_EXTRACTED DATA:_
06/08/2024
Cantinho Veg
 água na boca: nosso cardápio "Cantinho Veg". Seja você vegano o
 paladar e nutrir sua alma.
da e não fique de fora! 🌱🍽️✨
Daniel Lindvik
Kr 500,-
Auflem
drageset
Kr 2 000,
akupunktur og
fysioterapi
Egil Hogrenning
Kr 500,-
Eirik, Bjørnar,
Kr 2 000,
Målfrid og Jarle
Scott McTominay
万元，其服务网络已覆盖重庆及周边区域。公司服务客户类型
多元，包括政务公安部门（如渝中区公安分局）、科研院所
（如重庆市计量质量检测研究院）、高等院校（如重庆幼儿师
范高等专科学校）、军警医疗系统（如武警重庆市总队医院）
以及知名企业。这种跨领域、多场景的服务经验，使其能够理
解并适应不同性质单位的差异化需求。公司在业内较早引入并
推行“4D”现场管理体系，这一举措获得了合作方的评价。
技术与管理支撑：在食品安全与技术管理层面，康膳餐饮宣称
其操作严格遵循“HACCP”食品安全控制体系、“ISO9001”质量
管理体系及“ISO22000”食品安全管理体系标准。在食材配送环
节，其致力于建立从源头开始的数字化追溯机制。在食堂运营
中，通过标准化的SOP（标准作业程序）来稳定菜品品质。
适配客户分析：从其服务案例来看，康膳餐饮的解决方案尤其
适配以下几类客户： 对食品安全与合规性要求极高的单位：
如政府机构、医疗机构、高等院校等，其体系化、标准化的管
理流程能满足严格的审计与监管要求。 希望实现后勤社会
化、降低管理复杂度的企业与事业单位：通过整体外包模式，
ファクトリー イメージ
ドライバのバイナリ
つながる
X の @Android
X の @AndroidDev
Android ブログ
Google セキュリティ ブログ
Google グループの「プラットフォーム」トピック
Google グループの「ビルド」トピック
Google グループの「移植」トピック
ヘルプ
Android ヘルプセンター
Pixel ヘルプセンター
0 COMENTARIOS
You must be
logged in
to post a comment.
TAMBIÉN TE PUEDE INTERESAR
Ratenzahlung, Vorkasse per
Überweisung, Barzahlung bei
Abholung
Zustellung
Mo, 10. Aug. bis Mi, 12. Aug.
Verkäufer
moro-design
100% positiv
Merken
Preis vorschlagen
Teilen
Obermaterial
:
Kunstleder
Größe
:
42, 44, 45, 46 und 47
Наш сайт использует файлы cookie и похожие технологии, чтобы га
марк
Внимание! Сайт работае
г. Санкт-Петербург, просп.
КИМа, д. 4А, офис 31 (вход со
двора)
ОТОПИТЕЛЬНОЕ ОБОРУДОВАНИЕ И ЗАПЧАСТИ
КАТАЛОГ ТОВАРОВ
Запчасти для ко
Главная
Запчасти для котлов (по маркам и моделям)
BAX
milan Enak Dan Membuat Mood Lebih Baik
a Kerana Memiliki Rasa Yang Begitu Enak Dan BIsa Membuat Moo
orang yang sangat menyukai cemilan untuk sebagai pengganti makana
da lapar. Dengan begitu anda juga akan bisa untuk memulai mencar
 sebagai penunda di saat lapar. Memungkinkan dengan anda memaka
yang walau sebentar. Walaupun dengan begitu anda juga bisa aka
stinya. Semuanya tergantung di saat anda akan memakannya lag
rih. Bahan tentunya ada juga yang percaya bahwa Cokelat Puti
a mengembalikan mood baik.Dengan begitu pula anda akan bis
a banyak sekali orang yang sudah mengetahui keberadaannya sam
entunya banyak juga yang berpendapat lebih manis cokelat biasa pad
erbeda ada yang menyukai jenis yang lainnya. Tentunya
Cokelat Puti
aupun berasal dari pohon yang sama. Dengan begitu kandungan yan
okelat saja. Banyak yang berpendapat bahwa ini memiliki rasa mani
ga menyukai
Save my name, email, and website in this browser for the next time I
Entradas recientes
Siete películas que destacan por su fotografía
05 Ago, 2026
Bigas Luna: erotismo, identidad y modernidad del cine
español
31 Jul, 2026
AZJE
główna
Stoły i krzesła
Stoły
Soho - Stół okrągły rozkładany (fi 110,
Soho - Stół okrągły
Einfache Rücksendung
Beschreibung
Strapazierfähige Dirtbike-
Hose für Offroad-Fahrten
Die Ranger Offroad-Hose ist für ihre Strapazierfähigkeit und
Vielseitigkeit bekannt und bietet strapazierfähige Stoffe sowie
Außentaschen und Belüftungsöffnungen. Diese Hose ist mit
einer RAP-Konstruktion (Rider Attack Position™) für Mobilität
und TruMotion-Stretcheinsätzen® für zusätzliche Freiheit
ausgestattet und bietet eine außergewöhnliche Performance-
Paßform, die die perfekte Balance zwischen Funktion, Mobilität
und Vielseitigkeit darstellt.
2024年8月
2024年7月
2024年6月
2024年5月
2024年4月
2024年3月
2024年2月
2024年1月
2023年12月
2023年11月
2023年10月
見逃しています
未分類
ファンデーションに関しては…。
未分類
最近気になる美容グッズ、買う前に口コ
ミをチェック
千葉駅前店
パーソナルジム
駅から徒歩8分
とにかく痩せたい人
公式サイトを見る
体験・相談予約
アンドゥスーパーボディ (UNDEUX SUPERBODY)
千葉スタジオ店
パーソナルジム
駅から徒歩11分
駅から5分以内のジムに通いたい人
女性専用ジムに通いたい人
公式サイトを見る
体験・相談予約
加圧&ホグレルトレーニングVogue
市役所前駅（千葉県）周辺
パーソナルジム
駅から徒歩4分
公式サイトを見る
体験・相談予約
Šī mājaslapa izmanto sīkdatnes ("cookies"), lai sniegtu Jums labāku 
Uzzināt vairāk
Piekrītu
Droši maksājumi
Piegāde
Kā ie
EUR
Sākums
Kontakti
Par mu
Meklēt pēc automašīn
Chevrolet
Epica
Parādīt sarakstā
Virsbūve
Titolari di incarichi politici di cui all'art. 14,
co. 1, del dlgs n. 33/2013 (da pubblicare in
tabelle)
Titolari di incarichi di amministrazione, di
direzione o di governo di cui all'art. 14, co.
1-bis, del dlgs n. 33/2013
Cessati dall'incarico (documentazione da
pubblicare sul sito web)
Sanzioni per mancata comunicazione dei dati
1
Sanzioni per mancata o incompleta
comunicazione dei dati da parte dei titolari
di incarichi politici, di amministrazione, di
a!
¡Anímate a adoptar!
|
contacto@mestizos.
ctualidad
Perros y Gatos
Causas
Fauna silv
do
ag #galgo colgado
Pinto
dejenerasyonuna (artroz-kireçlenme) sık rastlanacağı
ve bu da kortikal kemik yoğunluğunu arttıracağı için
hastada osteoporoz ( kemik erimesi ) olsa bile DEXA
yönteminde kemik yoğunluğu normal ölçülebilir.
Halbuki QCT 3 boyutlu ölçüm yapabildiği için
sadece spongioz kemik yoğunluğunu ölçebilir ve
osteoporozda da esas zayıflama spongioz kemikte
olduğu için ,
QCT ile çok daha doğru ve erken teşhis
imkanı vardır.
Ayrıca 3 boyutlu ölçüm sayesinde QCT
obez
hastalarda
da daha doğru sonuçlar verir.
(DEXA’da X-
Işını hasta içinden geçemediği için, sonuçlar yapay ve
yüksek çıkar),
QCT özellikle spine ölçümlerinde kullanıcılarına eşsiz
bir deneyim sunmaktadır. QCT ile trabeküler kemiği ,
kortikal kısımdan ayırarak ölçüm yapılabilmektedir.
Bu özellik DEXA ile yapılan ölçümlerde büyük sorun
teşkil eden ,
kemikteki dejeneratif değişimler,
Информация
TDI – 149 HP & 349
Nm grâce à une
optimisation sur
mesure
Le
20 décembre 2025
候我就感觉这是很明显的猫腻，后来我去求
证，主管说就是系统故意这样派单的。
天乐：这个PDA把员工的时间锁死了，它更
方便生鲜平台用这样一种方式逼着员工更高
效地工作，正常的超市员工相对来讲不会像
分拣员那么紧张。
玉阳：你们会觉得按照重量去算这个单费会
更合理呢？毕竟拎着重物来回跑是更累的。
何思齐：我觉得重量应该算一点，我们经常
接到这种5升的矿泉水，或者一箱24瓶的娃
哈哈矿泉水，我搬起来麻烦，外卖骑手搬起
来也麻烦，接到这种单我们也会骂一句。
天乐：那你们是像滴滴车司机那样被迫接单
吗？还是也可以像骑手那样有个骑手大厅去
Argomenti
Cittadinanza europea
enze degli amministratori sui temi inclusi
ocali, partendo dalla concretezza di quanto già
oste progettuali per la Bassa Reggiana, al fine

_WHAT THE TASK ASKS:_ The lines sought are those in the data above that include the string "bahwa"; copy each one.

_ANSWER TO THE EXERCISE:_
rih. Bahan tentunya ada juga yang percaya bahwa Cokelat Puti
okelat saja. Banyak yang berpendapat bahwa ini memiliki rasa mani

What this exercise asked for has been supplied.